6. The combinations (illustrative)

The two axes are independent, so any combination is valid. Four corners, to make the model concrete:

Scope and driver vary separately; the named-group scope and the autonomy dial add further real positions between these corners (e.g. an agent operating across the coach's client group under pre-authorization).


7. The two deferred decisions — now resolved

Both decisions v0.1 left open are settled.

  1. Agent-binding depth (was refined Tension 3) — RESOLVED. The spec specifies the agent binding's architecture fully and confidently now (the contract binds both ways; the identity model and the absent-agent ambiguity policy are settled), and defers the implementation detail to when the substrate (vprogs) exists. OVA is named as the authorization mechanism, in hand and planned, sequenced to the Toccata → vprogs roadmap. See §4.4.
  2. Seed-elevation of identity (was refined Tension 6) — RESOLVED: do not elevate; the seed is the wrong scope. The reasoning: the Companion is an optional access path, not part of the system (§1). The seed is the Loomworks engagement seed — it governs what the system is committed to, and the system is the Engine. The Companion's identity commitments (named, persistent, yours; "you are talking to your companion, not to an AI") are experience-design commitments about an optional access layer, and they are already canonical in their own layer — the Product Identity standing note, the Companion Expertise Note, the Phase 41 CR, which the architecture spec already points to. "Not in the seed" is not a demotion and not a soft spot: the seed is silent on Companion identity, so there is nothing for it to supersede; the standing-note layer is the authority there. Two further reasons the seed is the wrong home: the Companion is cross-cutting (it appears in every engagement), so an engagement seed is a category-mismatched place for it; and the architecture here is freshly designed and unbuilt, so seed-level commitment would be premature. The identity stays where it is, canonical in its layer, referenced by the spec.
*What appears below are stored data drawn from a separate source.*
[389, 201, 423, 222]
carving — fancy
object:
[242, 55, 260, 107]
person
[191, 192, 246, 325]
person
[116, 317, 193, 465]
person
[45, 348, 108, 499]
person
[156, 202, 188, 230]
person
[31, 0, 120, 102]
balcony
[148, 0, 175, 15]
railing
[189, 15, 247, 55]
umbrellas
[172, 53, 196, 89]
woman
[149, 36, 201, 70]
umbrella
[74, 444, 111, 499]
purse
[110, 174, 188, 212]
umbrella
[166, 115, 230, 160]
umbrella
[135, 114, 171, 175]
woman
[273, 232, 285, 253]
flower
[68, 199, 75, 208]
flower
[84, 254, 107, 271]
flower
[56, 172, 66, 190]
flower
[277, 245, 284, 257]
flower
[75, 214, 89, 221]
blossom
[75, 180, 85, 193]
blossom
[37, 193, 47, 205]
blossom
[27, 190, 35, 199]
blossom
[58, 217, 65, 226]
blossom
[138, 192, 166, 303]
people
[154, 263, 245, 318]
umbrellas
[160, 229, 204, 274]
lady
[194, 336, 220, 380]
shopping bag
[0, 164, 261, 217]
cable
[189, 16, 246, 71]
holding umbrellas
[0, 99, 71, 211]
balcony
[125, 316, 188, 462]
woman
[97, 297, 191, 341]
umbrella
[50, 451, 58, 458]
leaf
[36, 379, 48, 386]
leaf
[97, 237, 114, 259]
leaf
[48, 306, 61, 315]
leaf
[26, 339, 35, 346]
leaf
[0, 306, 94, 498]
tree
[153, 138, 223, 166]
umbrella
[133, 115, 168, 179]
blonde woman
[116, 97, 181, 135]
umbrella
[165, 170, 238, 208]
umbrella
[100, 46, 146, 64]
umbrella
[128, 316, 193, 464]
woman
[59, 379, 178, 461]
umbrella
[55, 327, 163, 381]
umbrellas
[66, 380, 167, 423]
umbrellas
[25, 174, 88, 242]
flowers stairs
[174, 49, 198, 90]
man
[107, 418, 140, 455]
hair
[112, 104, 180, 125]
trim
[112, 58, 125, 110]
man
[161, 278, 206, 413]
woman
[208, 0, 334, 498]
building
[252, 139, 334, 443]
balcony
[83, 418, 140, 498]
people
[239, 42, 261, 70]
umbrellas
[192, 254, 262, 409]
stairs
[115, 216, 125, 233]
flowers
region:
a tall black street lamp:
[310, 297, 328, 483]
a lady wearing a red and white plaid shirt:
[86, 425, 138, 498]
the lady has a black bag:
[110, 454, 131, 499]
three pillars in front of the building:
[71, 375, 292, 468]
Tensions resolved by judgment (recorded, not open)

Four tensions surfaced in grounding are resolved and will be stated in the spec, not re-decided: - Instrument vs. agent — resolved by the founding axiom (§1): Engine elevated, Companion subordinate; operational agency, never sovereign. - approval_mode vocabulary — layered: per_action / pre_authorized describe the contract's standing rule; explicit is the dispatch record of an individually-approved action. - Operator-less engagements — the Companion role requires a principal; where no Operator principal exists (e.g. the Credit Management Engagement), the engagement runs without a Companion and a system sentinel acts instead. A boundary condition of the role. - Proactive behavior absent from architecture spec v0.4 — no contradiction; the architecture lagged the build (Phase 44). This spec is proactive behavior's architectural home.


8. Status and next step

Settled and grounded: the founding axiom and the access-path framing (grounded in the Workshop); the behavioral contract; both axes (scope as an addressing range with two registers; driver as human/agent governing presence-medium-identity, with OVA as the planned agent-authorization layer); the four personal facets; all six tensions; and both previously-deferred decisions (§7). Nothing material remains open at the architecture level. Next step: write the comprehensive Companion functional spec on this foundation — framed explicitly as the spec for an optional access layer over a complete Engine API, descriptive where behaviours exist (the built human-binding Companion), prescriptive where they do not (the agent binding, conversational scope-navigation, the unbuilt personal-scope facets), with each contract point carrying its scope binding and its driver binding, and honouring the hard rule that the Companion never exceeds what the raw API can do.

The spec, when written, will be descriptive where behaviors exist (documenting the built human-binding Companion) and prescriptive where they do not (the agent binding, conversational scope-navigation, the personal-scope facets not yet built), with each contract point carrying its scope binding and its driver binding.